Copy the rows from the line containing "Page size: 1241x1754." through the line containing "picture [121, 178, 1119, 827]" word for word, with both of those lines included.

= Record set =
+---+
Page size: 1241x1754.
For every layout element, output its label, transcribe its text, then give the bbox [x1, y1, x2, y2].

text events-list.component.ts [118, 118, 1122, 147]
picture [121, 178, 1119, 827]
+---+
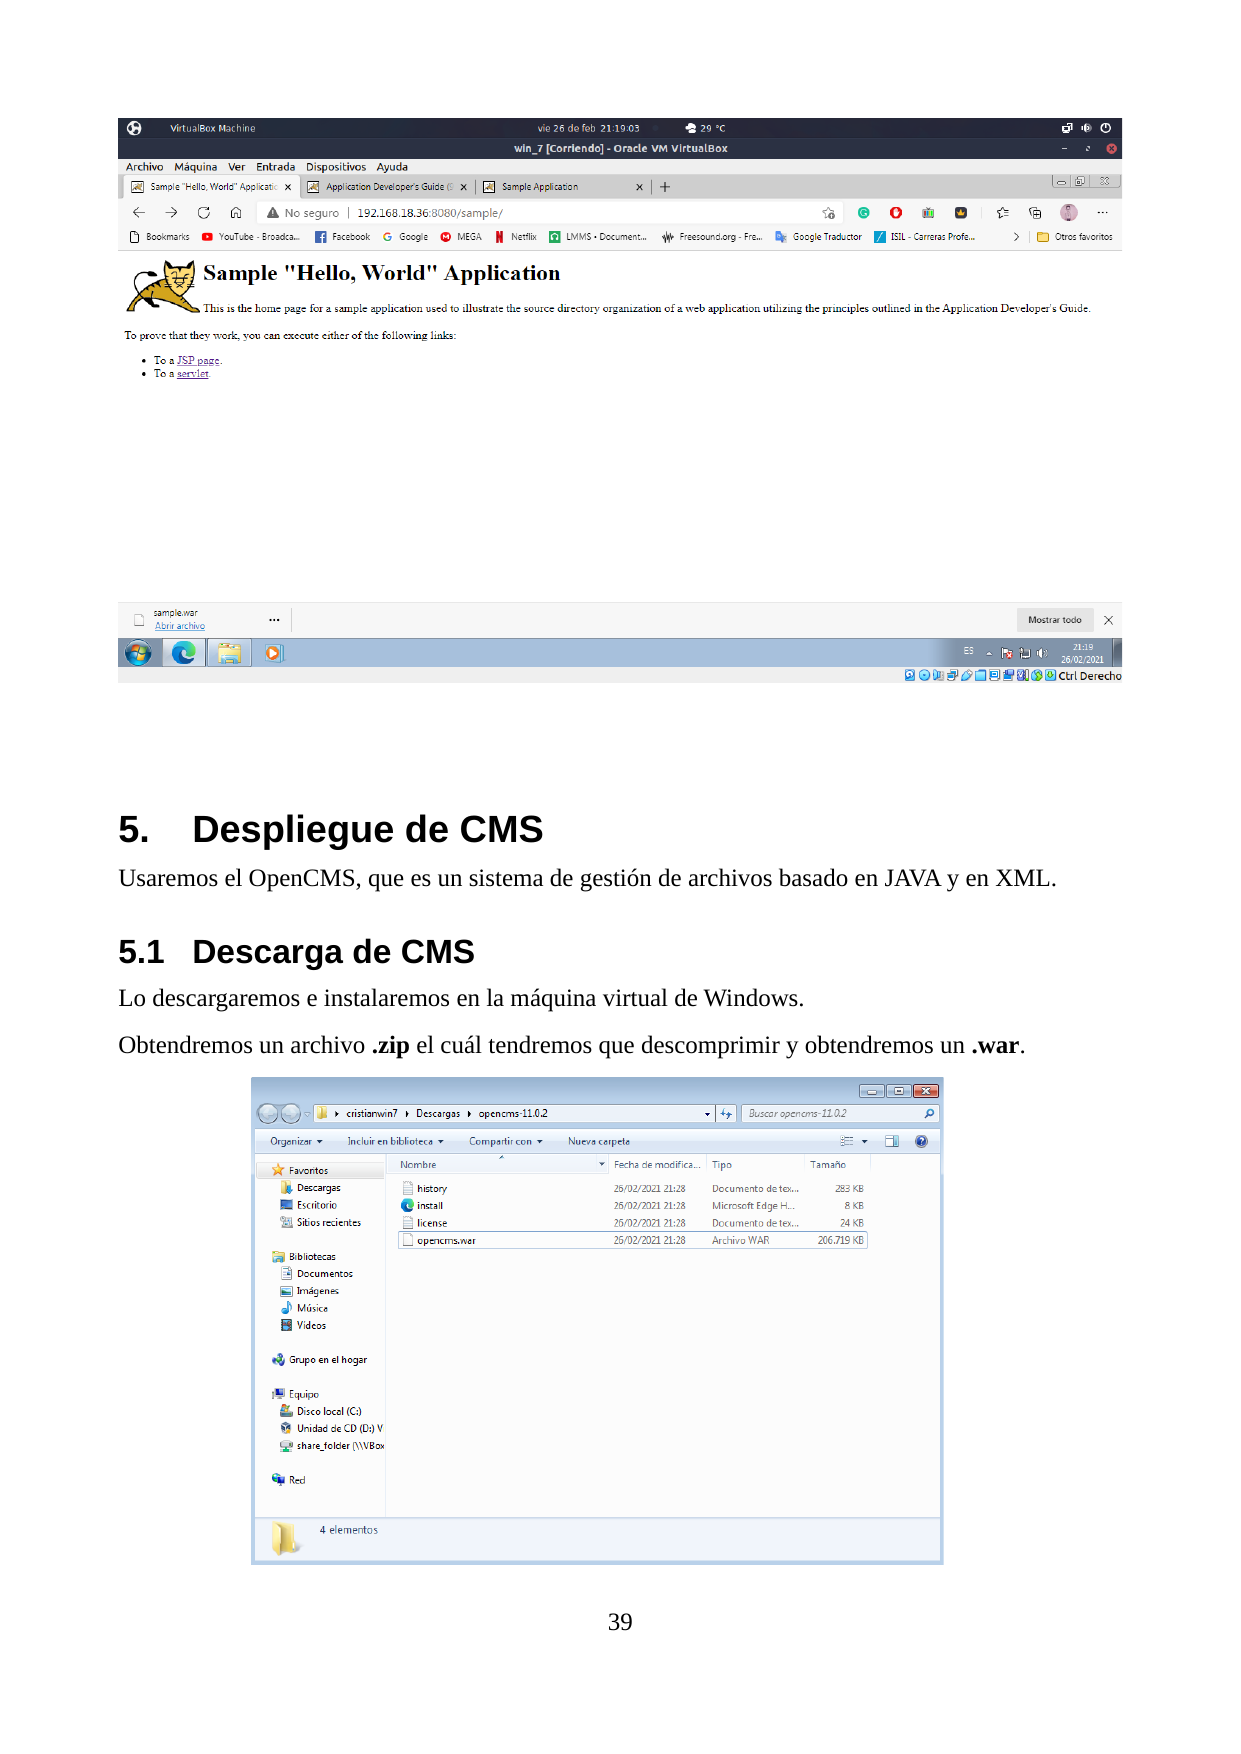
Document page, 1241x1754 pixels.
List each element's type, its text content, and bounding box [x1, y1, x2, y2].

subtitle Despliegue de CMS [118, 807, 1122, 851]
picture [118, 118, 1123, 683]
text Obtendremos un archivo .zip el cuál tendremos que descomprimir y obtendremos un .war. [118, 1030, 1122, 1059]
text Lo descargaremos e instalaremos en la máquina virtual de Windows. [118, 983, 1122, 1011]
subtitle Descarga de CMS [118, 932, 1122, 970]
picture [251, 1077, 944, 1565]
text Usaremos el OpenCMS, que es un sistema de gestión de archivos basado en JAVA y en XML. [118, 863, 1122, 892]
+---+
= Task result =
Page size: 1241x1754.
For every layout element, output its label, transcribe its text, then give the bbox [x1, y1, x2, y2].

text events-list.component.ts [118, 118, 1122, 147]
picture [121, 178, 1119, 827]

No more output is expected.